The sound absorption is good if you are in the same room as the problem noise source - like in the ear test, or maybe in a concert hall, where the thing you are listening too can bounce around or echo between the walls, and these reverberations cover the clear original sound. The sound absorbing material - those chunky panels in a concert hall, for low frequency,
or maybe fabics for high frequency
(even having a concert hall full of people helps a lot) actually change the angle the sound is reflected back at, so instead of bouncing back across the room, it rattles around between the chunky panels, or the fibres of the fabrics etc. until its energy is lost.
Problem is, the energy of the sound travelling in the air is lost into the panel, fabric etc. as vibration.
So, if you are in a different room from the problem noise source, having the wall in between absorb the sound doesn't help, as it will still tend to make the wall vibrate, and transmit the sound to the other room where you are.
So the two layers of plaster board works because it is heavy, and hard to start vibrating.

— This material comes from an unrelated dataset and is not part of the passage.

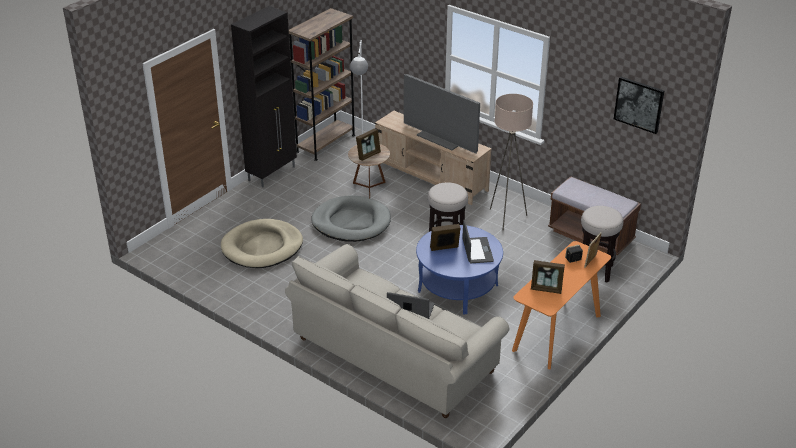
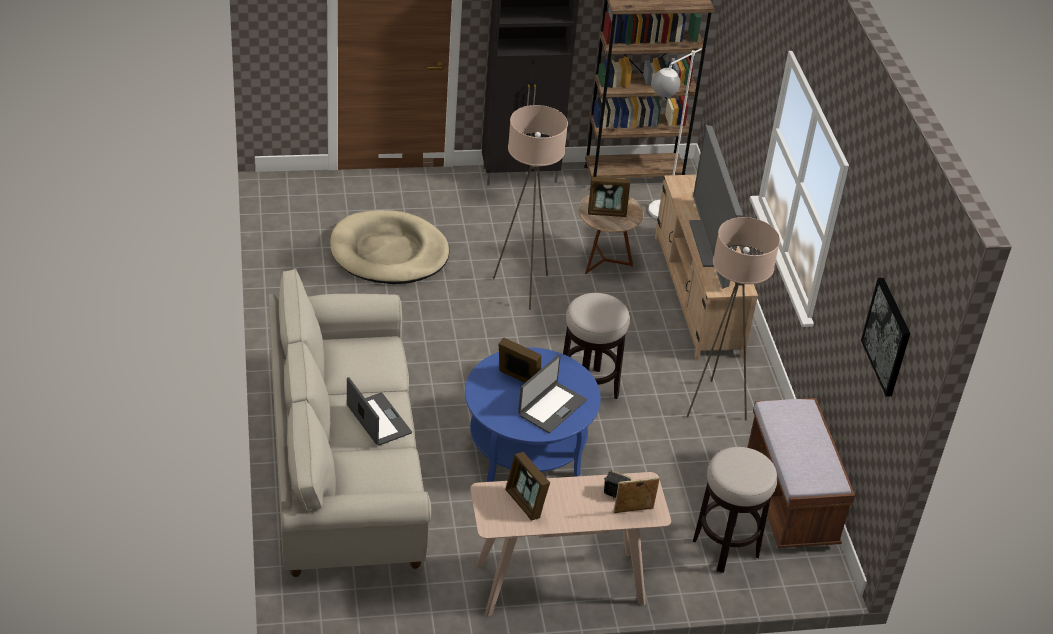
camera: 40 degrees right, 5 degrees up
(351, 222) = (523, 288): grey dog bed -> beige floor lamp
(557, 333) = (560, 583): orange console table -> beige console table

The sound insulation does absorb any sound that has got into the cavity in the thickness of the stud wall.
The staggering studs method separates the two sides of the wall, so that if one side starts vibrating, the studs don't transmit that vibration to the other side, and the sound insulation weaving inbetween stops the vibration passing through the air cavity in the stud wall.
Solid plastered block wall is good at stopping air borne sound, but very bad at structure borne sound - if some one hammers a nail into it
the sound comes through really bad. Same thing with high heels clicking on a concrete floor above.